Write each line again exactly as it is, from the opening line of the records below through the one containing "Quantité minimale : 500 pièces", and add nothing.

INFORMATION GIVEN:
<<<<
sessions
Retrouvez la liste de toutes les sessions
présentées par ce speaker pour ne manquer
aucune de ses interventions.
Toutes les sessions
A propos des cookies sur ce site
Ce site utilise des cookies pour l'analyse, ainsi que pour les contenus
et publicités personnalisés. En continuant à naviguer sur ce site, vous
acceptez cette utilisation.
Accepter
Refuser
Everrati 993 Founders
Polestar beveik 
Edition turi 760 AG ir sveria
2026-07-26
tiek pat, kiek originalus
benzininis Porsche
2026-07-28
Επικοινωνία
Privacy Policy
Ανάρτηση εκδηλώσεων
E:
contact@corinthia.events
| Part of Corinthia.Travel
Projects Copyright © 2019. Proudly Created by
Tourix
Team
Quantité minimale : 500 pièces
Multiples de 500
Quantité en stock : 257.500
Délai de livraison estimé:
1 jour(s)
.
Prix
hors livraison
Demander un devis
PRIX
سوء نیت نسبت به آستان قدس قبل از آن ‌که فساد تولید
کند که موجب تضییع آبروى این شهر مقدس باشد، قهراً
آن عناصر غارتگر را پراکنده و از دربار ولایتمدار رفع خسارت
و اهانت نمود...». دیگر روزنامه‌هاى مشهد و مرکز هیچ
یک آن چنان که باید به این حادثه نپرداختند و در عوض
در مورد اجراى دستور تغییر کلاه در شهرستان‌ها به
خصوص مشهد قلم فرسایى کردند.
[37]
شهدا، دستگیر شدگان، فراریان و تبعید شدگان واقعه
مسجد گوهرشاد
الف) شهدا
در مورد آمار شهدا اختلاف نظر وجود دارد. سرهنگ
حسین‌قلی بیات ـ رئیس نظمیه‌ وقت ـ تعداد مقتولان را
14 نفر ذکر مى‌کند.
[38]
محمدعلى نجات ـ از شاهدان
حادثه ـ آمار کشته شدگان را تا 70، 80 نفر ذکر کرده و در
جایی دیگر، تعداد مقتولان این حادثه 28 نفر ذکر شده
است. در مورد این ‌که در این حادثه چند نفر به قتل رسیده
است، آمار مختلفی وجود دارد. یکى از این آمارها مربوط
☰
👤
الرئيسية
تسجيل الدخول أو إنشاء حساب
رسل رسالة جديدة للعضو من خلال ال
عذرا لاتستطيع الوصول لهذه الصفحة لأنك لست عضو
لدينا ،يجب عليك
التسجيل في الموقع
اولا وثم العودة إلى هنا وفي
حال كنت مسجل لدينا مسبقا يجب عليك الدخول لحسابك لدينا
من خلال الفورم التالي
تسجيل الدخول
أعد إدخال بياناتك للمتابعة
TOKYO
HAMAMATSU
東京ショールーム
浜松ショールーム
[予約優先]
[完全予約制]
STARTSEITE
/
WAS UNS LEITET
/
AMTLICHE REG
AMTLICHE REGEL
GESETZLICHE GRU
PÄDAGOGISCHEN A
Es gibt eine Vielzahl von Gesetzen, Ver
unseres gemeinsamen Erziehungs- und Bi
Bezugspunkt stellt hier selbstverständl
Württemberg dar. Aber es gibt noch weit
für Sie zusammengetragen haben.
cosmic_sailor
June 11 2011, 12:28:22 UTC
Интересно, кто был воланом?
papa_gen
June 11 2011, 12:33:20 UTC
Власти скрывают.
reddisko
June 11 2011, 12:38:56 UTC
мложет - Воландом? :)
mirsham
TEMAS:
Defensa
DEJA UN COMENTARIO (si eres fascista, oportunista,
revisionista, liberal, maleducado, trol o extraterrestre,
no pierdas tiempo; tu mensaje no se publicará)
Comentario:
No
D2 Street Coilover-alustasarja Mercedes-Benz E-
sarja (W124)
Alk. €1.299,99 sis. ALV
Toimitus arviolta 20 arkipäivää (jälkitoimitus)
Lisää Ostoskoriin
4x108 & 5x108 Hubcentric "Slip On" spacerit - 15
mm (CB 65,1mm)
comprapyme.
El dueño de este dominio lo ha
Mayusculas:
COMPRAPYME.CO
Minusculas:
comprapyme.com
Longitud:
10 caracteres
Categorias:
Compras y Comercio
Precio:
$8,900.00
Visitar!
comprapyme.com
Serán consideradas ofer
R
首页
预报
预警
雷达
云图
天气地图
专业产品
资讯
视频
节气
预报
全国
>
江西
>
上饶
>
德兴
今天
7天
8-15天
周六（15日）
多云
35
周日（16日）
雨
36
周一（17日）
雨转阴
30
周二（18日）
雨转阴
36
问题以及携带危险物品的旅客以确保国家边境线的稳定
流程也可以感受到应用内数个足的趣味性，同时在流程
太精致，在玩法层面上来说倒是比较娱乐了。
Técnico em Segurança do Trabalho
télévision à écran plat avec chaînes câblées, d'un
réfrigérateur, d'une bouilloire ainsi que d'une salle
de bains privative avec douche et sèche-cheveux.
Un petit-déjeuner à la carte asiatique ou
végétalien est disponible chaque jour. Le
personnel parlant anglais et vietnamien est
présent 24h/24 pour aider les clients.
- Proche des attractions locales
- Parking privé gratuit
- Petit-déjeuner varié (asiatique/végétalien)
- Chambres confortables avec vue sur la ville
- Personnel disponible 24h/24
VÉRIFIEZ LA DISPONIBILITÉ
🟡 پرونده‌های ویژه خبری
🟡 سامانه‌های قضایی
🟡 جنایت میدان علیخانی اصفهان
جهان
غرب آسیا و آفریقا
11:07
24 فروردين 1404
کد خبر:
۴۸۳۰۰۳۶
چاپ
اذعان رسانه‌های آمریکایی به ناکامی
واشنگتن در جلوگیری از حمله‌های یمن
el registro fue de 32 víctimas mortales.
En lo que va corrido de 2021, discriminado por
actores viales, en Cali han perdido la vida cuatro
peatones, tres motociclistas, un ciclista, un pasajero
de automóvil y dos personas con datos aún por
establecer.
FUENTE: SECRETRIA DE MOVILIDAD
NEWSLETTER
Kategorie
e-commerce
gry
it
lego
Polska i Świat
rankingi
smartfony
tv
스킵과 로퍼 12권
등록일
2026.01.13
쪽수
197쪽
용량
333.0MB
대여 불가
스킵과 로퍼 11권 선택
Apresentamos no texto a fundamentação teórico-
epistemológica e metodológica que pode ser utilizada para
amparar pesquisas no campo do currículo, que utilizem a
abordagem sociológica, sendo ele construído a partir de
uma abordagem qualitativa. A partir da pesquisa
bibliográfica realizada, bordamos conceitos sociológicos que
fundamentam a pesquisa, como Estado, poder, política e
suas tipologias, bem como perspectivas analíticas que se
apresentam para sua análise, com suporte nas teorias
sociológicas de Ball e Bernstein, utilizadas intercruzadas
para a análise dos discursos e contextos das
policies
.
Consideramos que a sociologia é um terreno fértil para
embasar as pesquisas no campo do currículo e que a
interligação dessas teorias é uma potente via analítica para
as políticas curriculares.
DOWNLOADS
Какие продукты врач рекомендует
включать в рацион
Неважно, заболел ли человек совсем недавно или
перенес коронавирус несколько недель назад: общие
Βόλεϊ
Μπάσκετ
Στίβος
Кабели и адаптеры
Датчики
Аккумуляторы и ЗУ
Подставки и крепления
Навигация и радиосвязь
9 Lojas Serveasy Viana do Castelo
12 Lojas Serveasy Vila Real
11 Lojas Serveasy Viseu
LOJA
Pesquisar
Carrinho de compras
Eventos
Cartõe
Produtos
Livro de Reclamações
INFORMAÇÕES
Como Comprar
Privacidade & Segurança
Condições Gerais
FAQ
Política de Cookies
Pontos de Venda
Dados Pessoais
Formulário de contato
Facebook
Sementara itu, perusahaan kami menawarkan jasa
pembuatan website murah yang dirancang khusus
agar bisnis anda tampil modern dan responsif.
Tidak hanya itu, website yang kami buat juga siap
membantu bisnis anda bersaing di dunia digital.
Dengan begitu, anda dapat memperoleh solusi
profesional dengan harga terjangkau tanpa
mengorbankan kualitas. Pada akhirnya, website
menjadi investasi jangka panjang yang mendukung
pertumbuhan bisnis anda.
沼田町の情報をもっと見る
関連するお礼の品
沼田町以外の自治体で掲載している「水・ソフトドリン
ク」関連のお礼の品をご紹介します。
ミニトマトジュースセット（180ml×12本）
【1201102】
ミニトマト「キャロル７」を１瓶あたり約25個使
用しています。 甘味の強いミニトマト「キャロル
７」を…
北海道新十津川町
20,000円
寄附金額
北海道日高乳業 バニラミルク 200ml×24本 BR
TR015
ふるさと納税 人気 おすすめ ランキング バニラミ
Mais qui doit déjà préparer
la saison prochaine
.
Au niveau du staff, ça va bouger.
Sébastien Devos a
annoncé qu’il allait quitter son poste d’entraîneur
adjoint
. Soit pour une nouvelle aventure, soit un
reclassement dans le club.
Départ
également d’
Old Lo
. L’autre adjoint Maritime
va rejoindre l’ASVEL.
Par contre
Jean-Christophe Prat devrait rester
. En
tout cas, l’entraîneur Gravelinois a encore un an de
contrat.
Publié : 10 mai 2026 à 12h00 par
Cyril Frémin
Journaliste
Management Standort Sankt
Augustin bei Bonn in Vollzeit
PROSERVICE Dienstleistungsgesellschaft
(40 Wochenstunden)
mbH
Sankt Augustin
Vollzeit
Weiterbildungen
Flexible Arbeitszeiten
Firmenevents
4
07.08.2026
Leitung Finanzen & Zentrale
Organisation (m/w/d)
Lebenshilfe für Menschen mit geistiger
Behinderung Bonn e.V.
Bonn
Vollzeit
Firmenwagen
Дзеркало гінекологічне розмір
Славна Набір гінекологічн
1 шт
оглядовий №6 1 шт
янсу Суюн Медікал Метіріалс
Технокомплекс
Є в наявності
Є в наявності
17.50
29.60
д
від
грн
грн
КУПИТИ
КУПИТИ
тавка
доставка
>>>>
WORKED SOLUTION:
sessions
Retrouvez la liste de toutes les sessions
présentées par ce speaker pour ne manquer
aucune de ses interventions.
Toutes les sessions
A propos des cookies sur ce site
Ce site utilise des cookies pour l'analyse, ainsi que pour les contenus
et publicités personnalisés. En continuant à naviguer sur ce site, vous
acceptez cette utilisation.
Accepter
Refuser
Everrati 993 Founders
Polestar beveik 
Edition turi 760 AG ir sveria
2026-07-26
tiek pat, kiek originalus
benzininis Porsche
2026-07-28
Επικοινωνία
Privacy Policy
Ανάρτηση εκδηλώσεων
E:
contact@corinthia.events
| Part of Corinthia.Travel
Projects Copyright © 2019. Proudly Created by
Tourix
Team
Quantité minimale : 500 pièces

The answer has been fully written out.